CRACOVIE

61

— Sais-tu ce que je crois ? demanda Hitler à sa prisonnière.

Elle secoua négativement la tête.

— L’endroit où nous sommes est un ancien kolkhoze datant de l’occupation soviétique.

Elle eut un hochement de tête indifférent.

— Curieux, cette léthargie succédant au régime totalitaire, poursuivit l’Autrichien, comme se parlant à soi-même. Rien n’a remplacé la férule rouge, à croire que l’exploitation d’alors ne pouvait plus être utilisée, ni transformée.

Ils se trouvaient dans un corps de bâtiment encore debout, malgré son toit affaissé comme la tente d’un cirque dont on a retiré le chapiteau.
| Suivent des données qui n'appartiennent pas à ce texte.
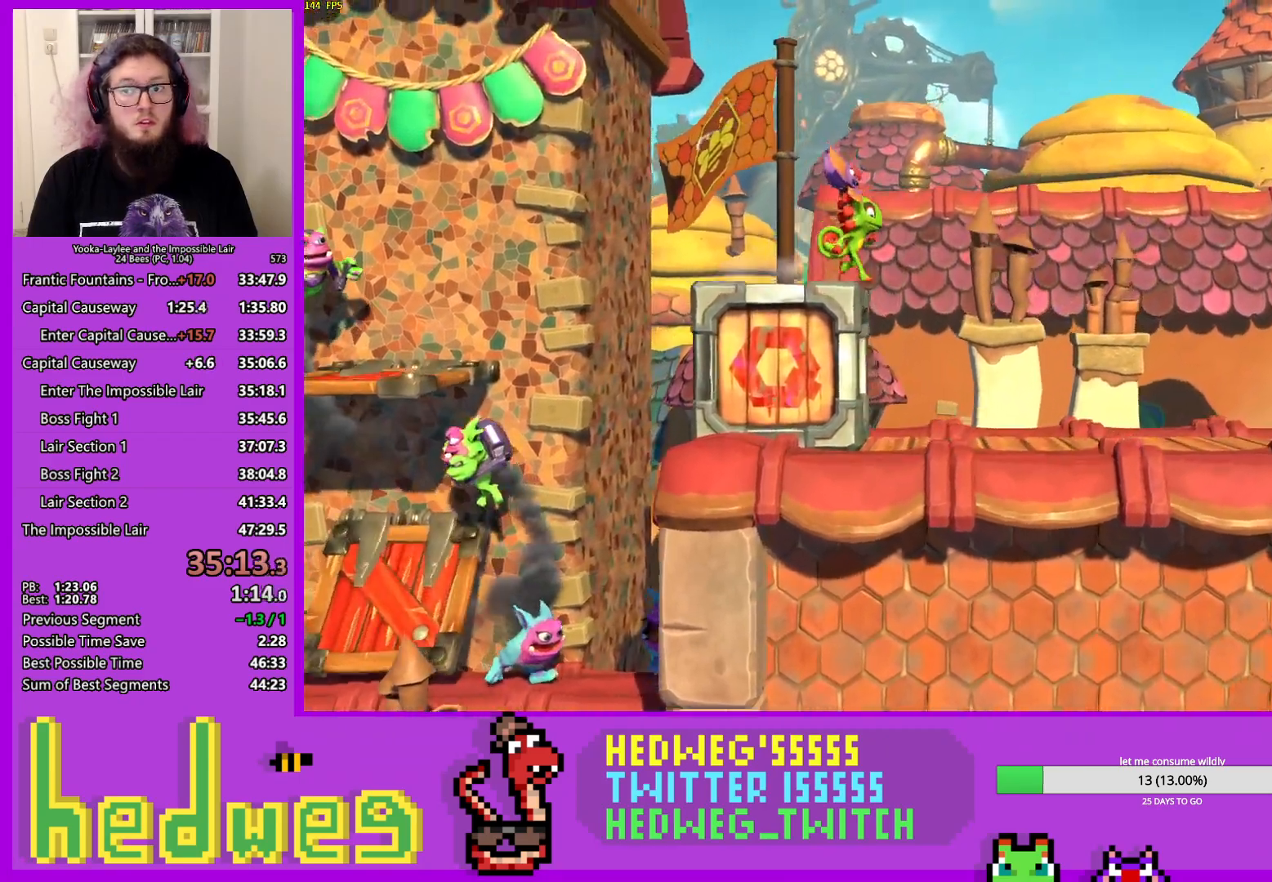
{"buttons": [], "left_stick": "right", "right_stick": "center", "events": [[217, "X", "down"], [384, "X", "up"]]}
De l’ancien mobilier, il ne subsistait rien. Quelques grosses pierres pouvaient servir de sièges, à la rigueur. Adolf en désigna une à la captive :

— Assieds-toi, tu seras plus à ton aise pour répondre à mes questions.

Elle obéit.

— Dis-moi ton nom, reprit-il, ça facilitera les rapports humains.

— Lina.

— Tu travailles pour la Camorra ?

Elle sourit et répondit d’un ton enjoué :

— Secret professionnel !

Il lui aligna un coup de poing qui fit éclater ses lèvres. Instantanément, un flot pourpre jaillit de sa bouche et ruissela d’abondance sur le ciré dont la brillance rendait le sang lumineux.
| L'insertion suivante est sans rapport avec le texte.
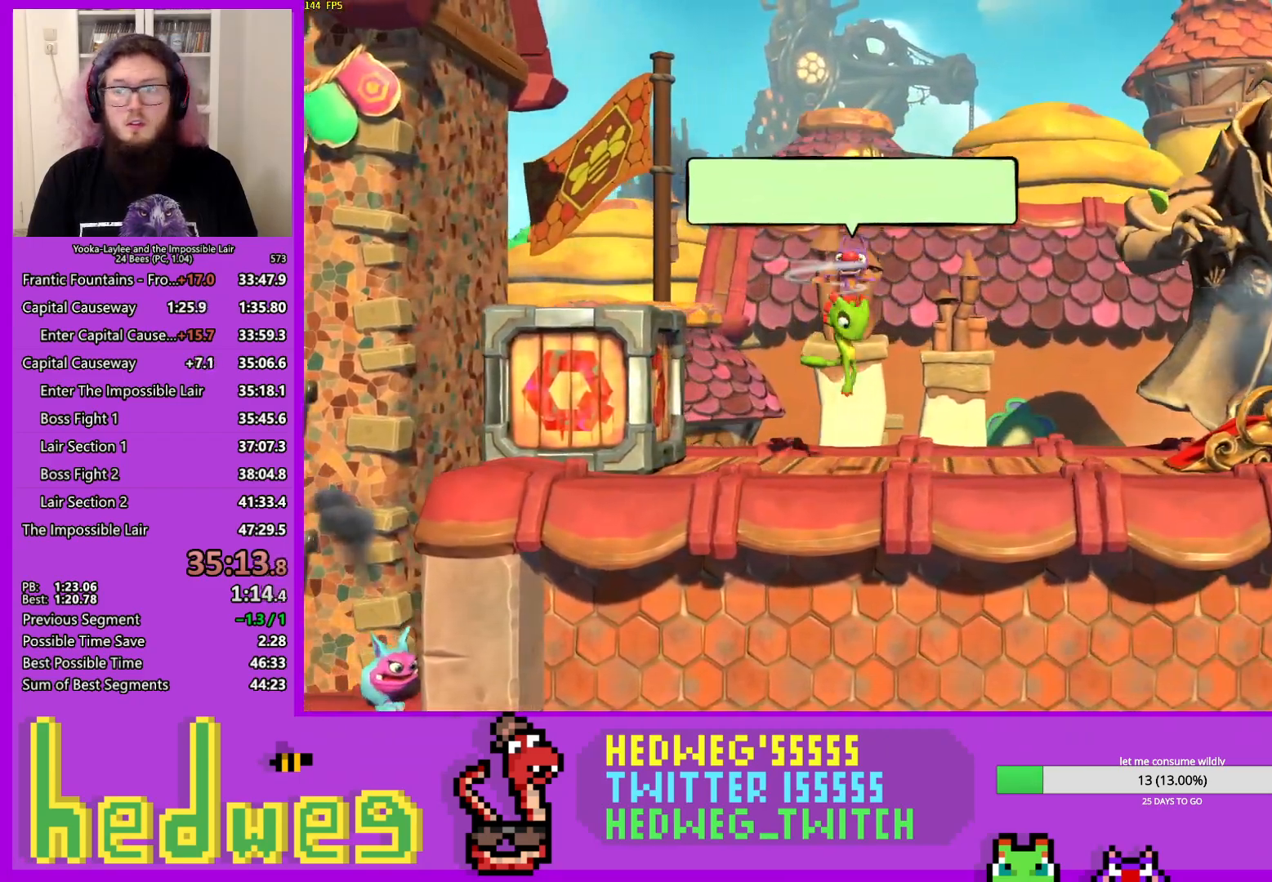
{"buttons": [], "left_stick": "right", "right_stick": "center", "events": [[33, "X", "down"], [167, "X", "up"], [234, "X", "down"], [300, "X", "up"], [367, "X", "down"], [467, "X", "up"]]}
— À compter de tout de suite, chaque mensonge ou mot d’esprit te vaudra un coup d’épingle, petite pute infecte ! Si je te la plante dans le derrière, ça t’amusera peut-être, mais dans l’œil ? Hein ? Dans l’œil ? Je t’en supplie, fais quelque chose pour moi : ne me pousse pas à bout !
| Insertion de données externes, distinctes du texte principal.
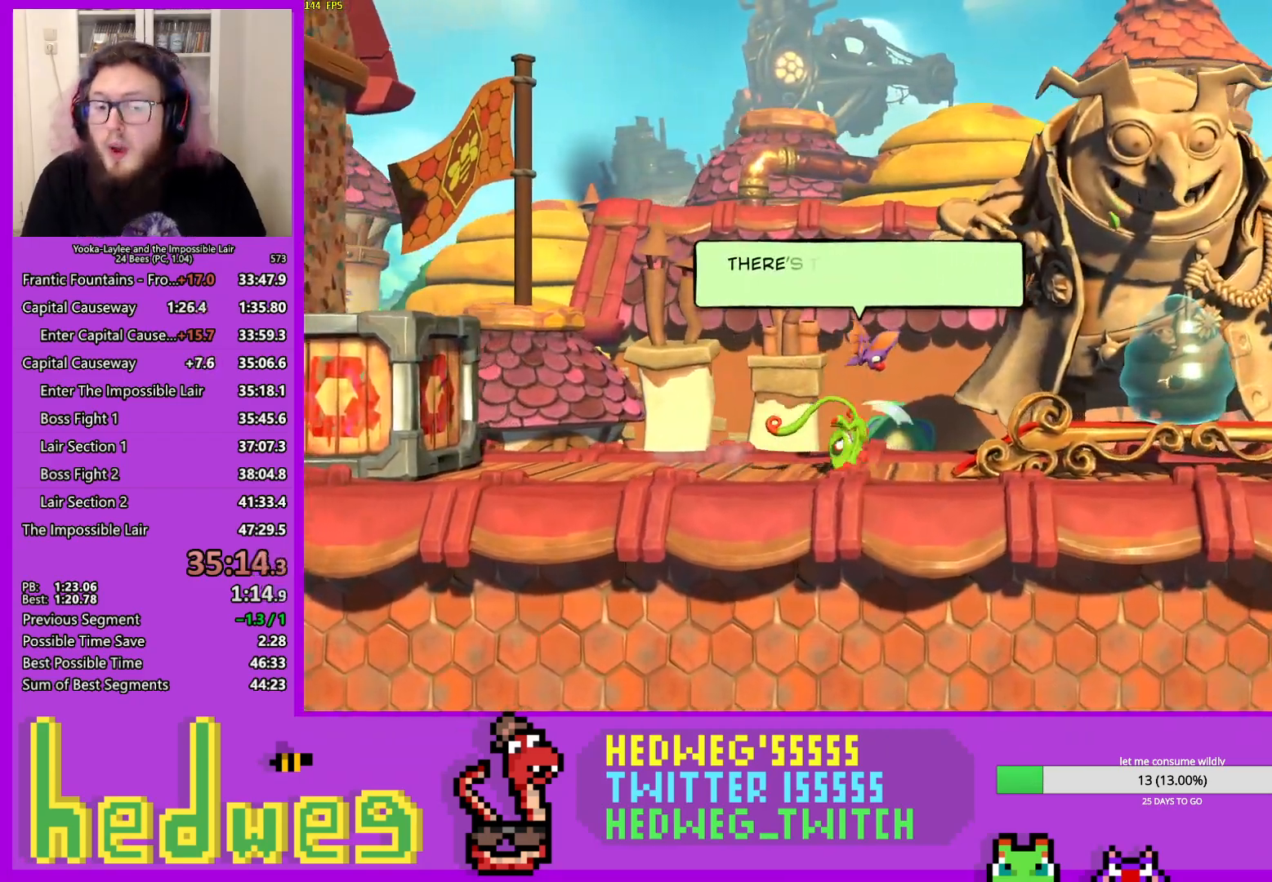
{"buttons": [], "left_stick": "right", "right_stick": "center", "events": [[33, "X", "down"], [100, "X", "up"], [183, "X", "down"], [233, "X", "up"], [300, "X", "down"], [367, "X", "up"], [433, "X", "down"], [483, "X", "up"]]}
L’expression de son bourreau lui causa une telle épouvante qu’elle faillit vomir.

— Ça commence sec, non ? ricana Adolf.

Tout à coup, comme s’il changeait le cours de ses préoccupations, il sortit son téléphone et composa le numéro de Mutti Cette fois, ce ne fut pas Frau Mullener qui répondit mais quelqu’un au parler rauque dont on ne pouvait, à l’oreille, déterminer le sexe.

Indécis, il se nomma, puis demanda des nouvelles de son aïeule.

— Dolfy ! balbutia-t-on.

Et il réalisa qu’il communiquait avec sa grand-mère…

Abasourdi par la stupeur, autant que par la joie, il dit à la « rescapée » son bonheur de l’entendre et l’amour qu’il lui portait. À sa grande surprise, des larmes sporadiques coulaient sur ses joues. Il reniflait, pareil à un jeune enfant ignorant ce qu’est le chagrin mais découvrant la volupté des pleurs.

Très vite, il se reprit, promit à la vieille femme d’aller la voir sous peu et rengaina son appareil.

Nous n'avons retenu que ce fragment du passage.